Selimut Cinta Dipersimpangan Jalan
Episode 20 terharu dan mulai mencari tahu


__ADS_3

Arkan terbangun dari tidurnya, ia mendapati cikha duduk telelap disebelahnya, ia menyentuh sesuatu yang menganjal didahinya, sepotong handuk kecil melekat disana, arkan tertegun terakir usia 12 tahun dia mendapat perlakuan seperti itu ketika ibunya masih hidup. Ia menatap wajah gadis disebelahnya yang masih terlelap, melirik jam ternyata ini baru jam 3 pagi, sudah berapa lama dia tertidur, dengan perlahan arkan bangun dari tidurnya mengangkat cikha untuk memindahkannya ke atas kasur.


Arkan meraih ponselnya banyak pangilan tak terjawab dari abdi, dia membuka pesan masuk melalui whats upnya


Wa abdi pukul -08.30 wib


“Aku ingin berbicara empat mata padamu, soal kejadian kemarin”


Arkan membalas


“Tentukan waktu dan tempatnya, aku juga harus membuat perhitungan kau berani menyentuh istriku!!!
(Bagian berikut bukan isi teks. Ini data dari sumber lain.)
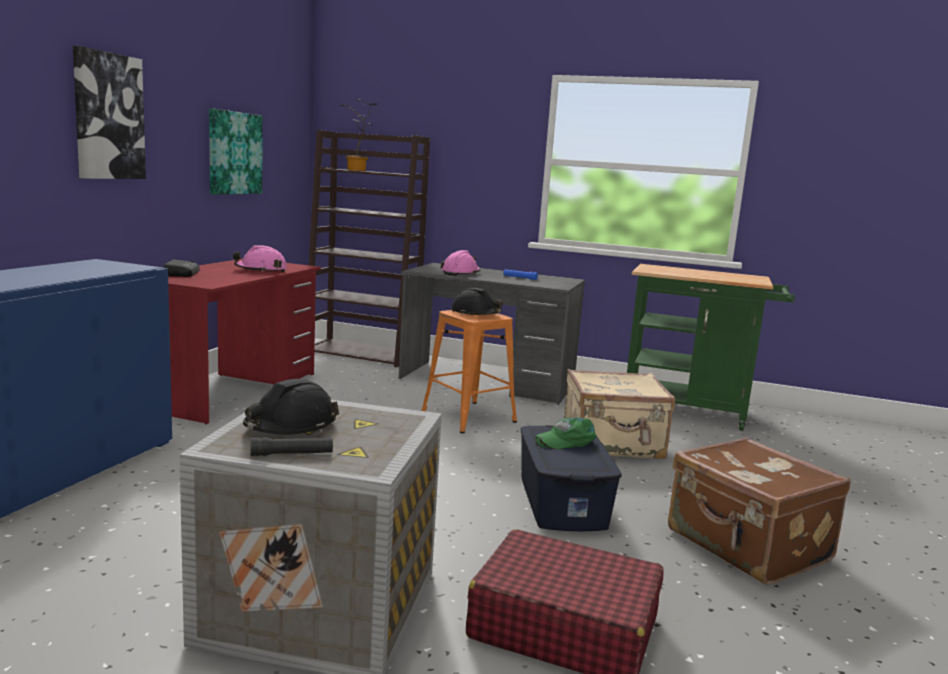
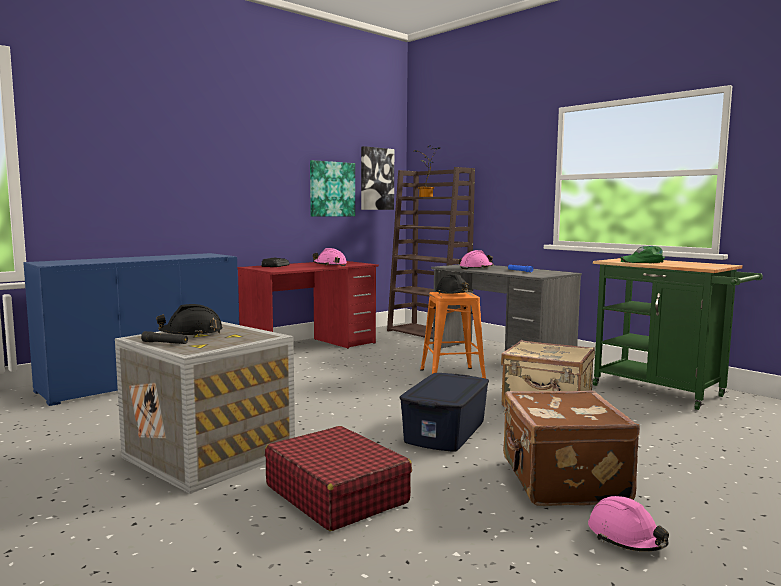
camera: 30 degrees right, 5 degrees down
(108, 116) = (231, 168): picture -> picture (376, 179)
(566, 440) = (453, 383): green cap -> green cap (643, 262)
(876, 603) = (626, 537): none -> pink hard hat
Setelah membalas pesan itu arkan tidak dapat lagi memejamkak matanya, ia masih teringat bagaimana abdi ******* bibir istrinya dan bagaimana mereka bercumbu mesra, ntah perasaan bagaimana antara kesal dan cemburu, memang sedari kecil arkan selalu tidak suka barang miliknya disentuh orang lain meski sahabatnya sendiri tanpa persetujuannya.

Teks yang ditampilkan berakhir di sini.